K* remove(bool (*fn)(value_type,void*), void* d);
Removes the first association a in self such that the expression ((*fn)(a,d)) is true and returns its key. Returns rwnil if there is no such association. fn points to a user-defined tester function which must have prototype:
bool yourTester(value_type a, void* d);
Client data may be passed through parameter d.
size_type removeAll(const K* key);
Removes all associations with key j in self that compare equal to *key. Returns the number of associations removed.
size_type removeAll(bool (*fn)(value_type,void*), void* d);
Removes all associations a in self such that the expression ((*fn)(a,d))is true. Returns the number removed. fn points to a user-defined tester function which must have prototype:
bool yourTester(value_type a, void* d);
Client data may be passed through parameter d.

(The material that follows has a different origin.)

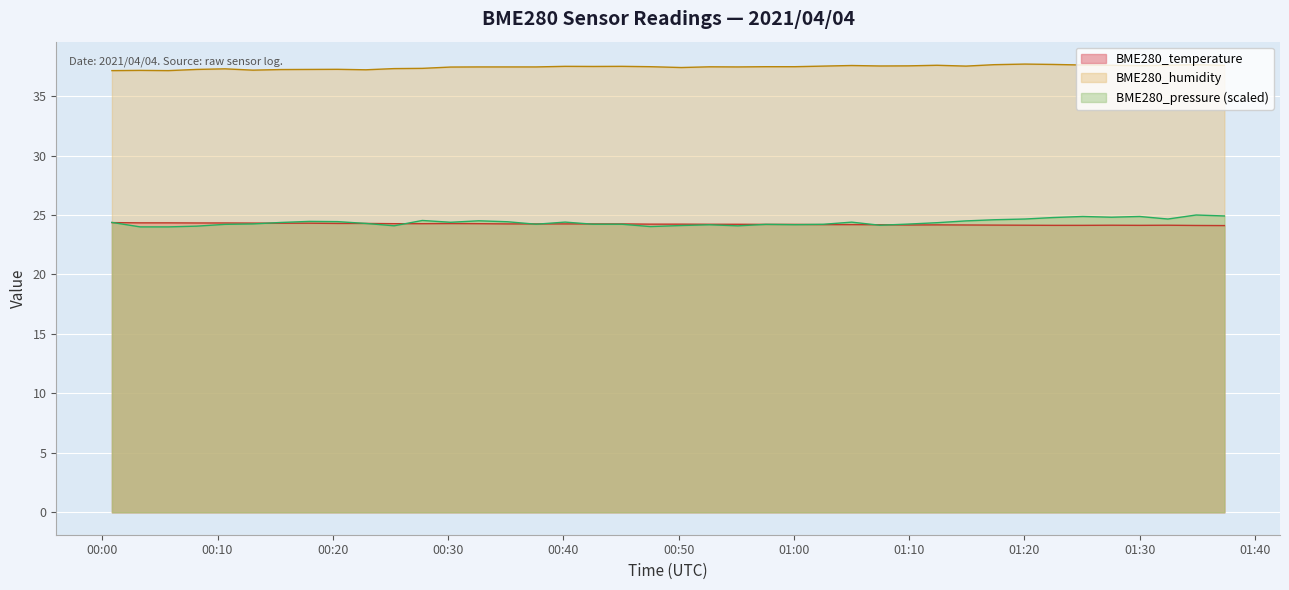

Which series changed the most between 2021/04/04 00:10:38 and 2021/04/04 00:27:46?

BME280_pressure_kPa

void resize(size_type sz);
Changes the capacity of self by creating a new hashed multi-map with a capacity of sz . resize then copies every element of self into the new container and finally swaps the internal representation of the new container with self.
container_type& std(); const container_type& std() const;
Returns a reference to the underlying C++-standard collection that serves as the implementation for self.
RWvostream&
operator<<(RWvostream& strm,
const RWTPtrHashMultiMap<K,T,H,EQ>& coll);
RWFile&
operator<<(RWFile& strm,
const RWTPtrHashMultiMap<K,T,H,EQ>& coll);
Saves the collection coll onto the output stream strm, or a reference to it if it has already been saved.
RWvistream&
operator>>(RWvistream& strm,
RWTPtrHashMultiMap<K,T,H,EQ>& coll);
RWFile&
operator>>(RWFile& strm,
RWTPtrHashMultiMap<K,T,H,EQ>& coll);
Restores the contents of the collection coll from the input stream strm.
RWvistream&
operator>>(RWvistream& strm,
RWTPtrHashMultiMap<K,T,H,EQ>*& p);
RWFile&
operator>>(RWFile& strm,
RWTPtrHashMultiMap<K,T,H,EQ>*& p);
Looks at the next object on the input stream strm and either creates a new collection off the heap and sets p to point to it, or sets p to point to a previously read instance. If a collection is created off the heap, then you are responsible for deleting it.